__DOCUMENT SEGMENT__:
--- --- ---

ISG Software Research Analyst Perspectives

Information Builders Advances Integration and Analytics for Business Intelligence

Written by ISG Software Research | Jun 14, 2013 6:50:35 PM

Information Builders  (IBI) was highest ranked vendor in Ventana Research’s Business Intelligence Value Index for 2012. The combination of data integration, business analytics, visual and data discovery and performance management software in a single framework allows the company to address a range of both IT and business user needs and gives it a measure of advantage in an intensely competitive market. At the same time, emerging trends are disrupting the BI category, which seemed mature not long ago. The 2013 IBI user conference in Orlando showed how the company is addressing these industry trends. (For analysis of last year’s event, see my colleague Mark Smith’s comments).

--- --- ---

__YOUR GOAL__: Extract the stretch of the Information Builders article that begins at the words "Information Builders  (IBI)" and stops after "Mark Smith’s comments).". The items after this point come from a separate source unrelated to the Information Builders article.

__DATA EXTRACT__:
--- --- ---

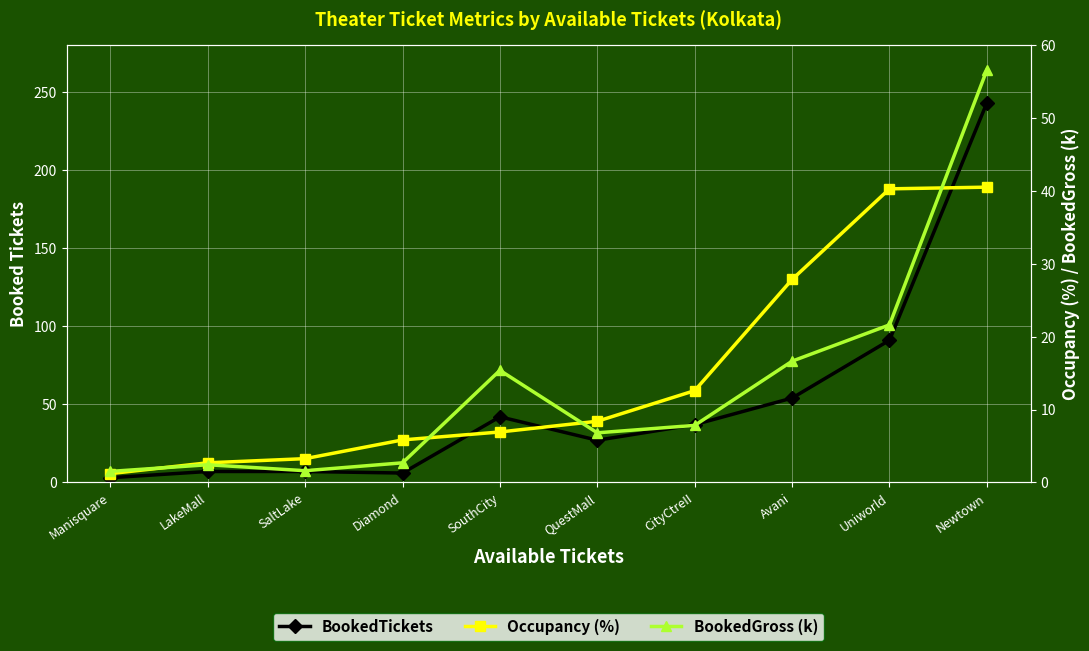

What is the value of the Occupancy (%) point at the 8th from the left?

27.8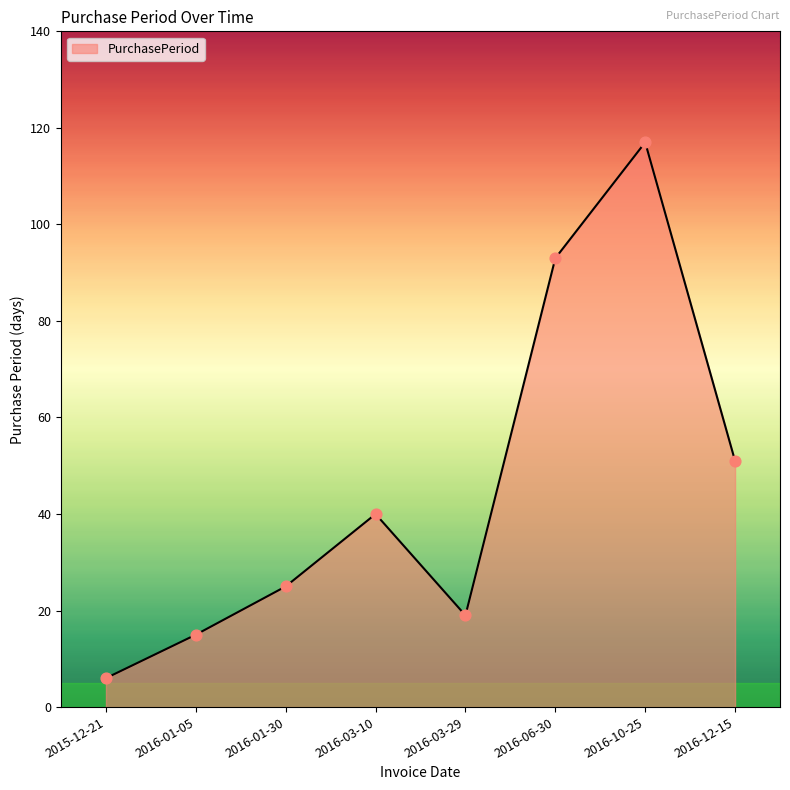

Between 2016-01-05 and 2016-10-25, which is larger?

2016-10-25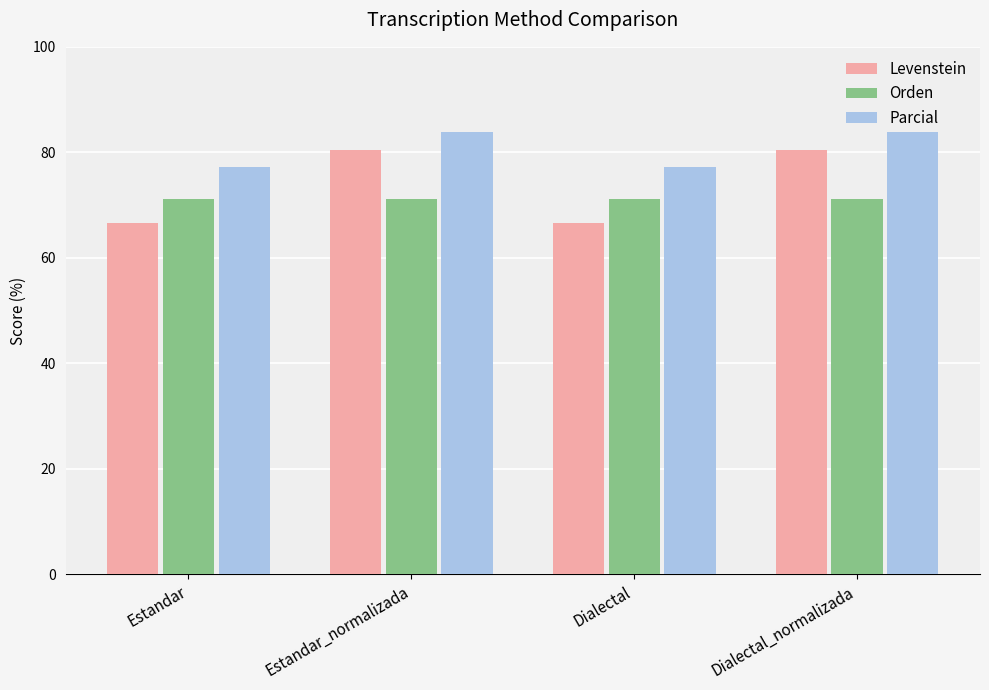

What is the value of the Orden bar at the 3rd from the left?

71.2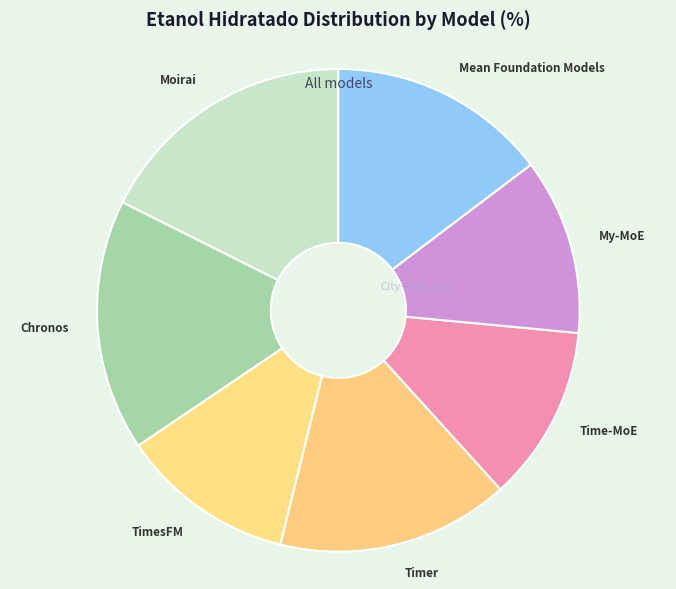

Does any single category account for the majority?

No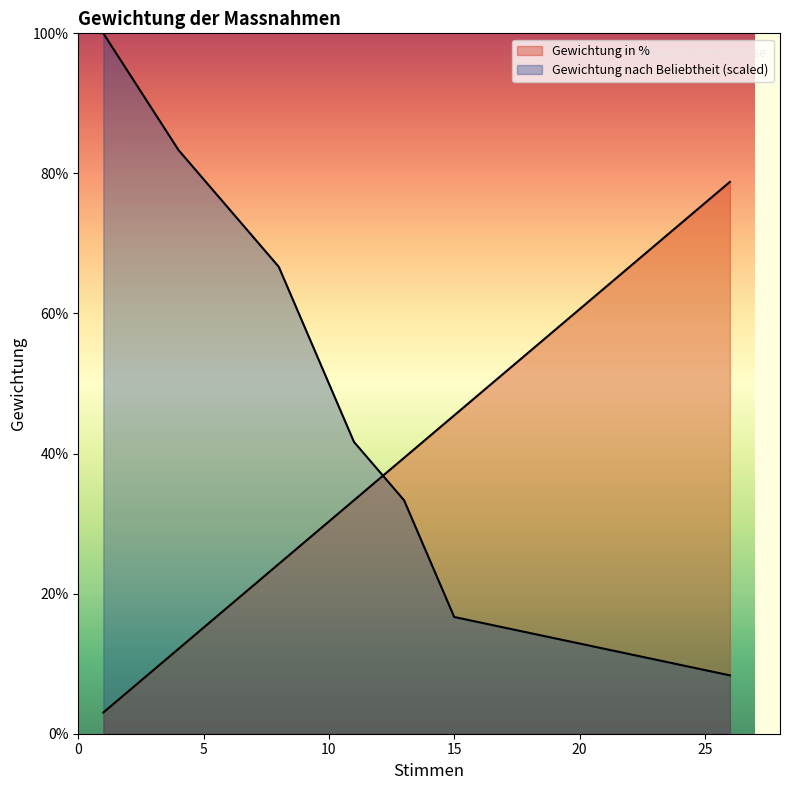

Is the value of Gewichtung nach Beliebtheit at Mentoring greater than the value of Gewichtung in % at Coaching?

No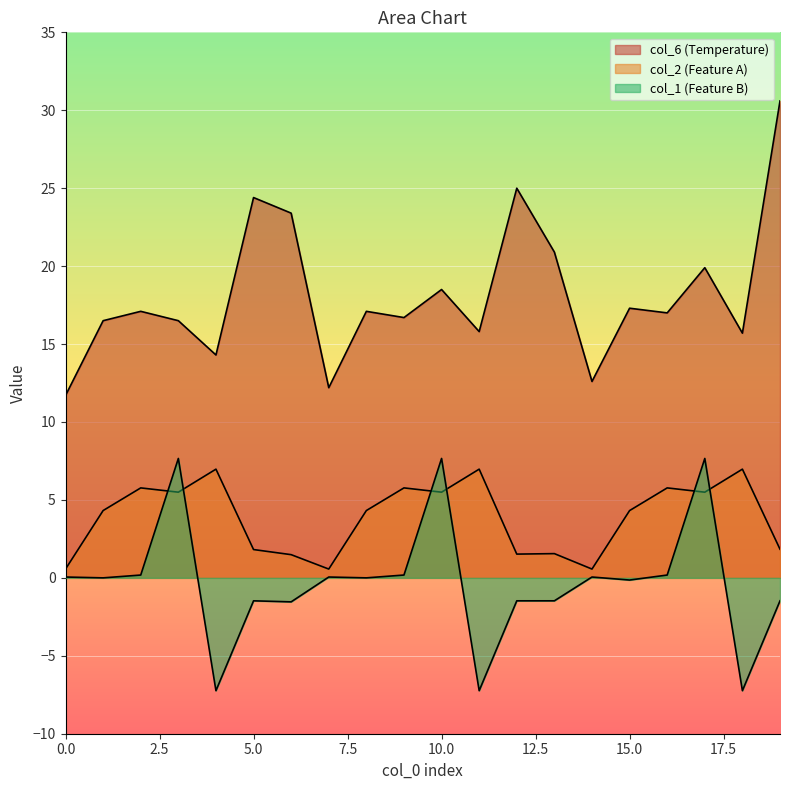

What is the sum of the col_6 values at 19 and 11?

46.4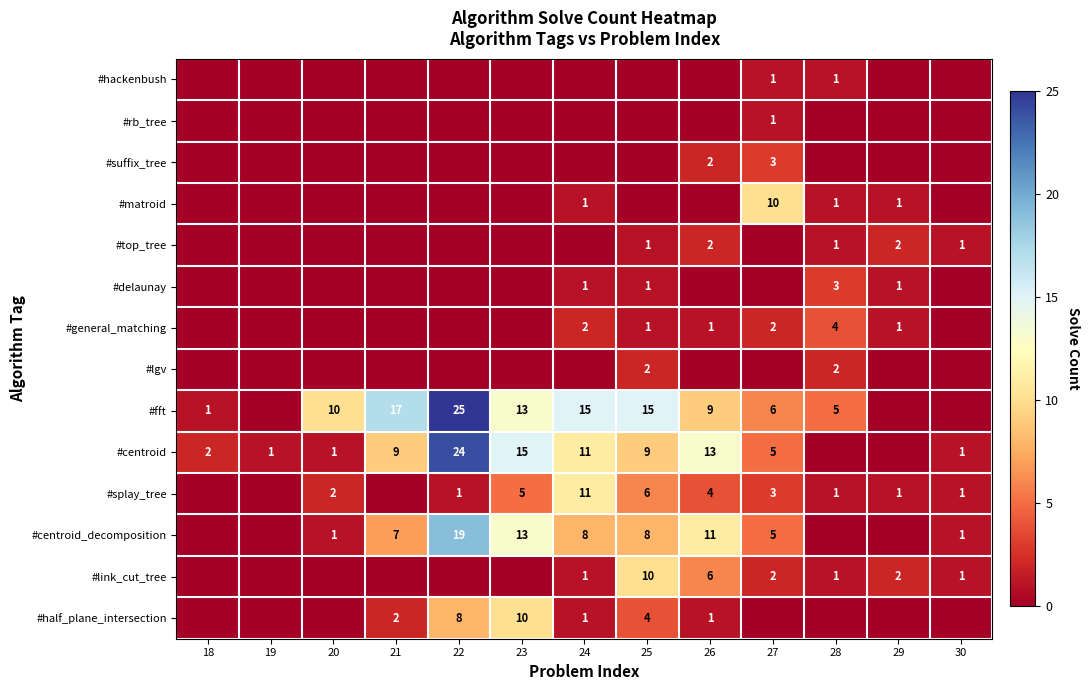

True or false: #centroid_decomposition has a value of 5 at 27.

True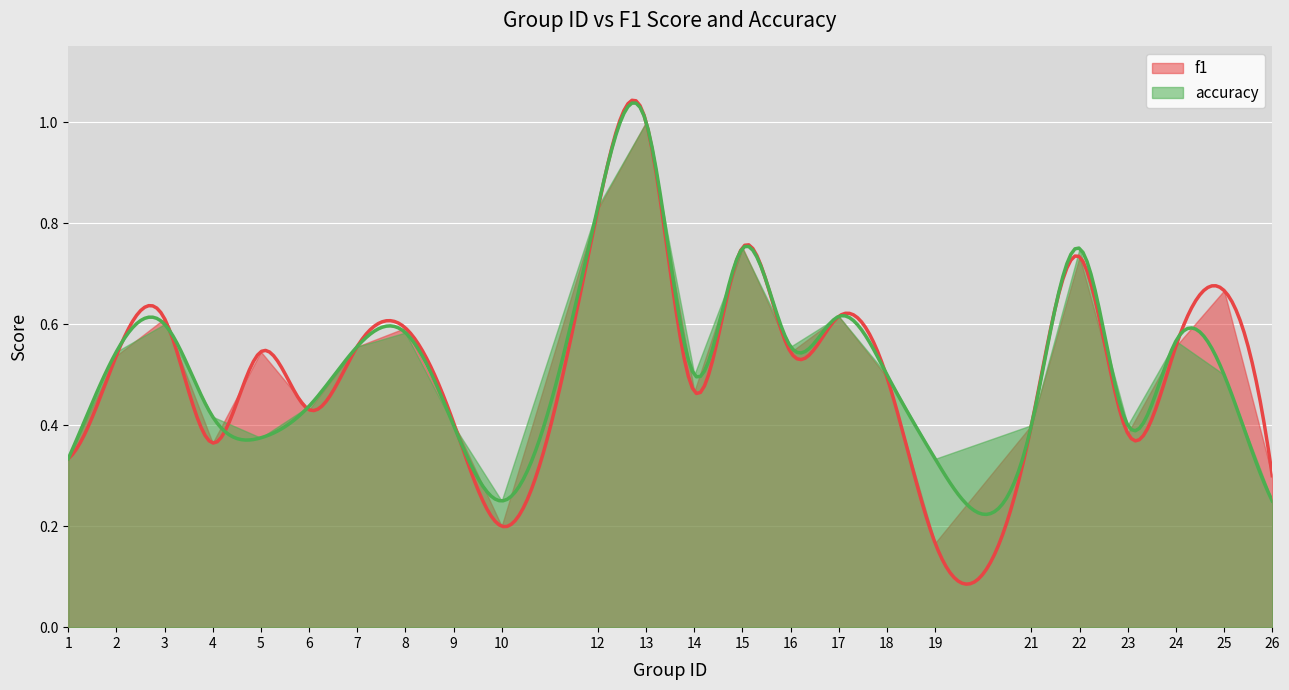

True or false: f1 and accuracy intersect in this chart.

True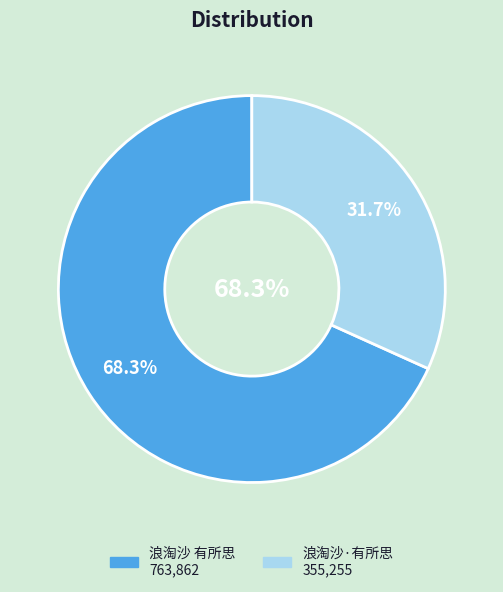

What is the ratio of the value at 浪淘沙 有所思 to the value at 浪淘沙·有所思?

2.2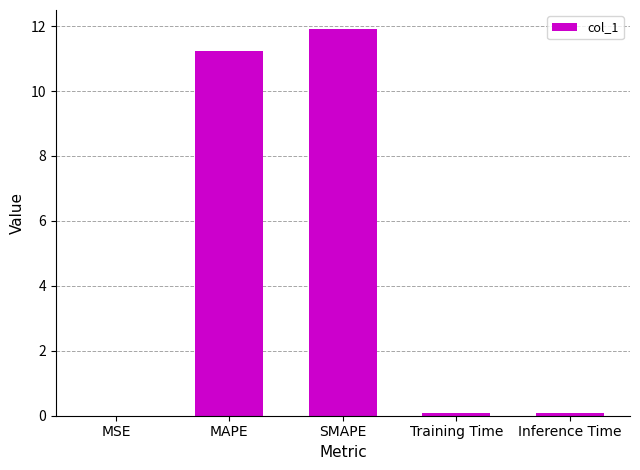

Is it true that the value at Inference Time is 0.1?

True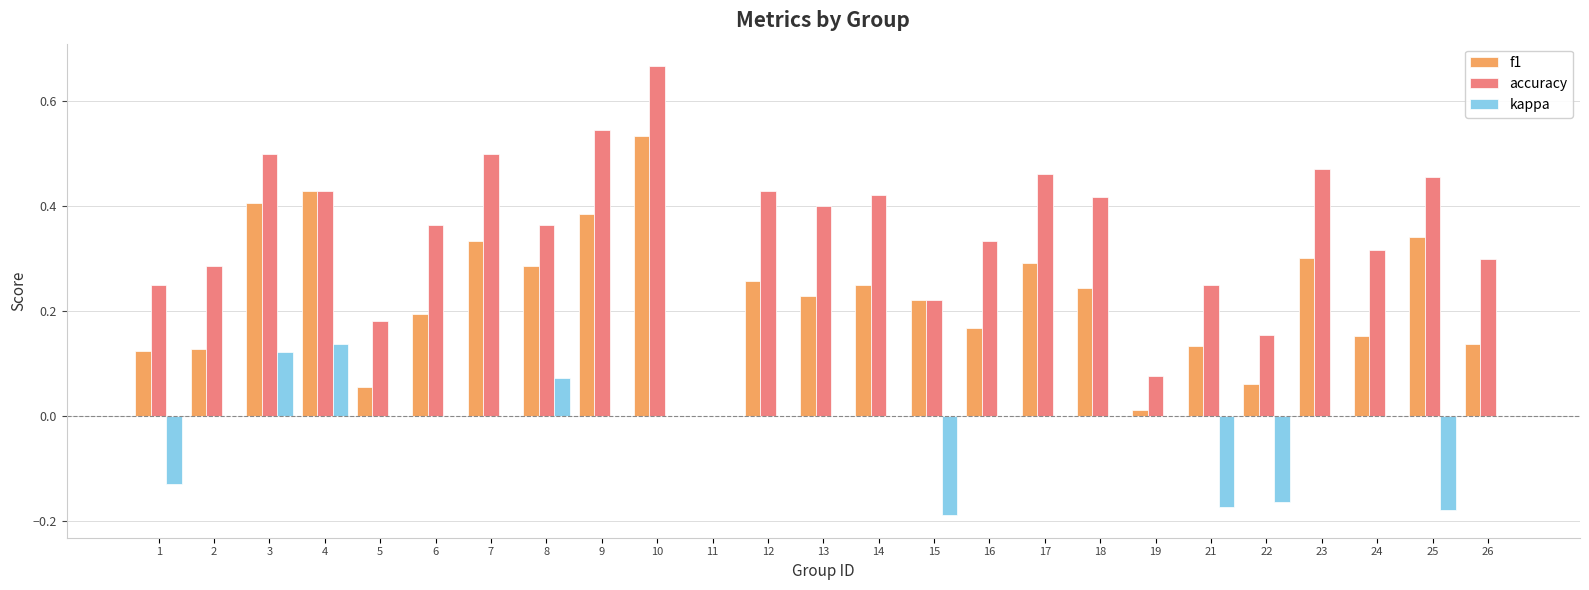

Count the kappa values in the range 0 to 1.

20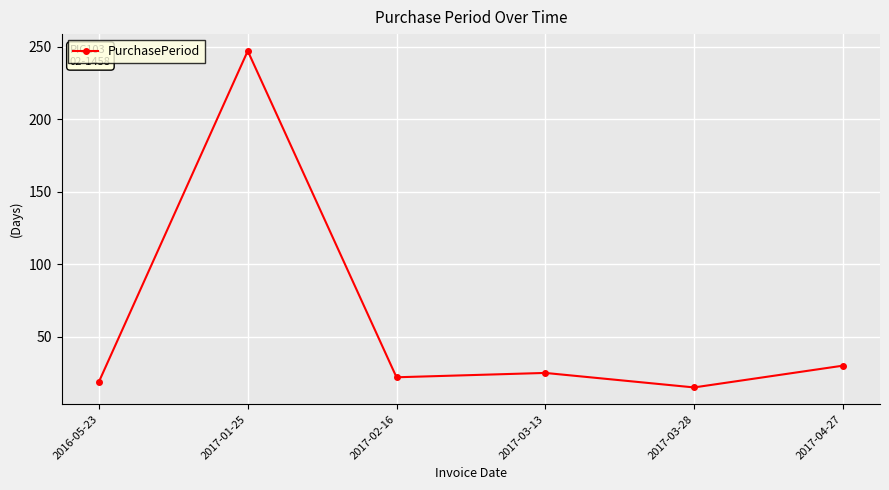

What is the difference between the maximum and minimum values?

232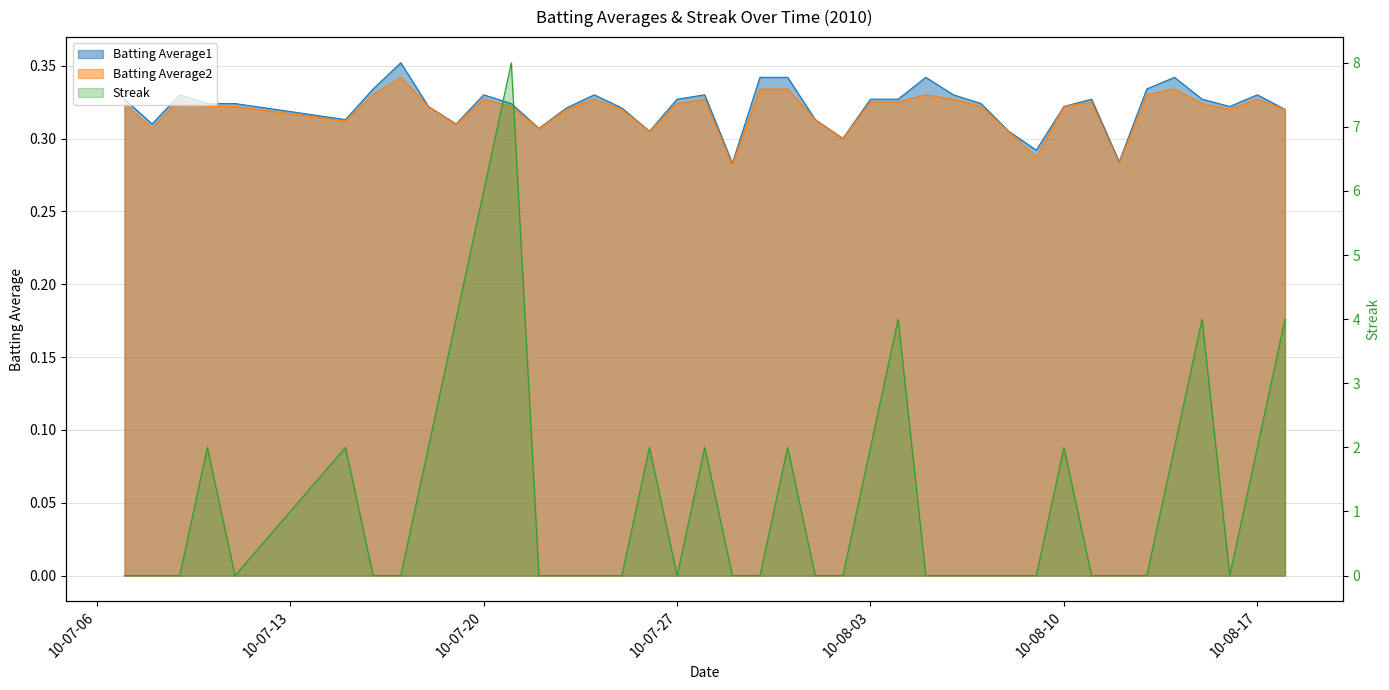

Rank the series at 10-08-17 from lowest to highest value.

Batting Average2, Batting Average1, Streak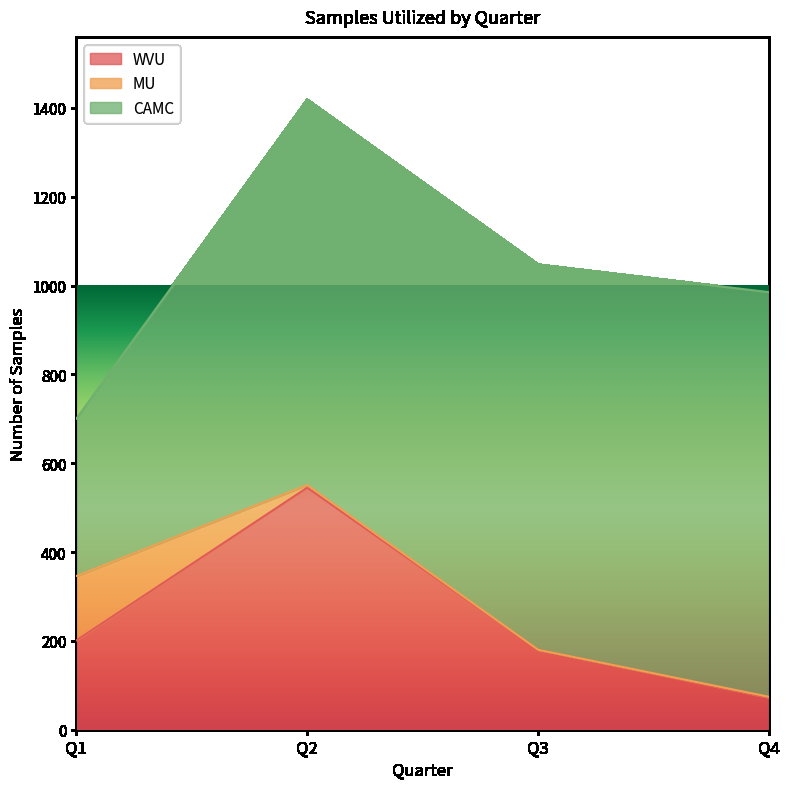

Reading left to right, list all the values displayed in this chart.

WVU: 201	545	180	72
MU: 145	6	0	2
CAMC: 354	867	867	911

--- --- ---

__ANSWER SECTION__:
Information Builders  (IBI) was highest ranked vendor in Ventana Research’s Business Intelligence Value Index for 2012. The combination of data integration, business analytics, visual and data discovery and performance management software in a single framework allows the company to address a range of both IT and business user needs and gives it a measure of advantage in an intensely competitive market. At the same time, emerging trends are disrupting the BI category, which seemed mature not long ago. The 2013 IBI user conference in Orlando showed how the company is addressing these industry trends. (For analysis of last year’s event, see my colleague Mark Smith’s comments).